Tuesday, October 15, 2024

NVIDIA DGX A100, the world’s first 5-petaflops system

NVIDIA has unveiled the third generation of its most advanced artificial intelligence system, the new NVIDIA DGX A100. The new AI system will be used by the US Department of Energy’s (DOE) Argonne National Laboratory to better understand and fight COVID-19.

According to CEO Jensen Huang’s company, the DGX A100 system can deliver, for the first time, five petaflops of AI performance by consolidating the power and capabilities of a complete data center on a single flexible platform. It’s the largest 7nm chip ever made, offering the ability to handle 1.5 TB of data per second.

NVIDIA DGX is the first AI system built for the end-to-end machine learning workflow – from data analytics to training to inference. And with the giant performance leap of the new DGX, machine learning engineers can stay ahead of the exponentially growing size of AI models and data,” said Jensen Huang.

It consolidates the power and capabilities of an entire data center into a single flexible platform.
It consolidates the power and capabilities of an entire data center into a single flexible platform.

Technical Specifications:

DGX A100 systems integrate eight of the new Nvidia A100 Color Tensor GPUs, providing 320 GB of memory to train AI data sets. The system includes six third-generation NVIDIA NVLink interface switches with doubled connection speed between GPUs. Together, they provide two-way data exchange with the server at a speed of 4.8 TB/s, and the data exchange rate between GPUs is 600 GB/s. Besides, it uses nine Mellanox ConnectX-6 HDR 200Gb per second network interfaces, offering a total of 3.6Tb per second of bi-directional bandwidth.

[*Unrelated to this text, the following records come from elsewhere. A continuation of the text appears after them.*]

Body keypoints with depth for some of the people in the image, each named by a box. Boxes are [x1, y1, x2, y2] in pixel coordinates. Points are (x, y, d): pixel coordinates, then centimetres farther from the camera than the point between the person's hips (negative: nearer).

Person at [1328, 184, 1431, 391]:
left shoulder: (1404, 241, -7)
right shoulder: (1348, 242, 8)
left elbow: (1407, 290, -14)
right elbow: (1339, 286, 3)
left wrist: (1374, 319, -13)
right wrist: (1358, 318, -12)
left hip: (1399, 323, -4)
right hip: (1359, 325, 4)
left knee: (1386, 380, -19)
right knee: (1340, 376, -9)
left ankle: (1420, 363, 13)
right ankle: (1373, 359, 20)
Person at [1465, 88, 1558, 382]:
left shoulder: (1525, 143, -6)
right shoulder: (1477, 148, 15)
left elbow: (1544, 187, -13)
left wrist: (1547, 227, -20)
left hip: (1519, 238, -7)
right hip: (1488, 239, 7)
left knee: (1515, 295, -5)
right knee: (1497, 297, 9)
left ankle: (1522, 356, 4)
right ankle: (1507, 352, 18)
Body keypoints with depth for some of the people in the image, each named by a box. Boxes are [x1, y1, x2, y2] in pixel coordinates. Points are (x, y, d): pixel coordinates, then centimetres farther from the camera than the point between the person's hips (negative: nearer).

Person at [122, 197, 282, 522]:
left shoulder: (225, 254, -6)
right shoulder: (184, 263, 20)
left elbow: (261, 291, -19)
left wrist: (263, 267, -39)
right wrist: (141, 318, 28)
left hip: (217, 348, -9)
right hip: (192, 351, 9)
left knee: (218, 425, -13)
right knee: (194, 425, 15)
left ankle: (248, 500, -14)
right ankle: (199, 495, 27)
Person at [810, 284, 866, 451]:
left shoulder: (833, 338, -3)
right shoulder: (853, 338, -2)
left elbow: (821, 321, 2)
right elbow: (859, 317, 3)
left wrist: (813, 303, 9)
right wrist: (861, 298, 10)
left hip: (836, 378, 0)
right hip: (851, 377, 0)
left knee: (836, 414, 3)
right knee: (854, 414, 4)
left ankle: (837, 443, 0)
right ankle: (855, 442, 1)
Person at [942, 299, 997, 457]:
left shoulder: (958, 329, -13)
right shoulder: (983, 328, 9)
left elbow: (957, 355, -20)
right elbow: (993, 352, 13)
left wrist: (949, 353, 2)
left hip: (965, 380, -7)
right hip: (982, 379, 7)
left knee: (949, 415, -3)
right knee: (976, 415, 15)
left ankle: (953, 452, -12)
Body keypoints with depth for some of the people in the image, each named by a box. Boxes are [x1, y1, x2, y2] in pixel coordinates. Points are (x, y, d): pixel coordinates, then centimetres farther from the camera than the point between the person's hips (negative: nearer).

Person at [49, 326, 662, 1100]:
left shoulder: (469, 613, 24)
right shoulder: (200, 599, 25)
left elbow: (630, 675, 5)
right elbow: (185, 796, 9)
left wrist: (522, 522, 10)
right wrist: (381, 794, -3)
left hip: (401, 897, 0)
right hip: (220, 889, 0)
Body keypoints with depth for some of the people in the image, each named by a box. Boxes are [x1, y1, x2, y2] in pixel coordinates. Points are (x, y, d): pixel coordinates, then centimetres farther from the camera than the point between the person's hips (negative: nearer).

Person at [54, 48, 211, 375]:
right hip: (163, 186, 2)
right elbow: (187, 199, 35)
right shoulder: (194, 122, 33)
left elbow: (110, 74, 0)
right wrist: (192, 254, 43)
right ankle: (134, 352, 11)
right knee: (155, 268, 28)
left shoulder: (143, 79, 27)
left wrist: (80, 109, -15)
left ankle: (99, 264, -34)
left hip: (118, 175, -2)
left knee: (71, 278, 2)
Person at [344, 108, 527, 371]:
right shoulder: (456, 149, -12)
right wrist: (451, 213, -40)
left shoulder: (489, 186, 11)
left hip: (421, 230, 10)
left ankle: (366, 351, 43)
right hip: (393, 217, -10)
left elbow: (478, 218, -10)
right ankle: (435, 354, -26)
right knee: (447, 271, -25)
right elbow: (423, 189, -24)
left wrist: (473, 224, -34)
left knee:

NVIDIA says a single rack of five DGX A100 systems replaces a data center of AI training and inference infrastructure, with 1/20th the power consumed, 1/25th the space, and 1/10th the cost.

Computational power to study the spread of viruses

With the launch, Nvidia points out that companies will be able to optimize on-demand computing power and resources to accelerate workloads, including data analysis, training, and inference, on a single software-defined platform. The DGX A100 can also be used in scalable applications such as data analysis and interference estimation.

According to the company, large companies, service providers, and government agencies around the world placed initial orders for the DGX A100, with the first systems being delivered to the US Department of Energy’s Argonne National Laboratory earlier this month.

We’re using America’s most powerful supercomputers in the fight against COVID-19, running AI models and simulations on the latest technology available, like the NVIDIA DGX A100,” said Rick Stevens, associate laboratory director for Computing, Environment and Life Sciences at Argonne. “The compute power of the new DGX A100 systems coming to Argonne will help researchers explore treatments and vaccines and study the spread of the virus, enabling scientists to do years’ worth of AI-accelerated work in months or days.”

Nvidia’s new AI system is now available through NVIDIA Partner Network resellers worldwide starting at $199,000.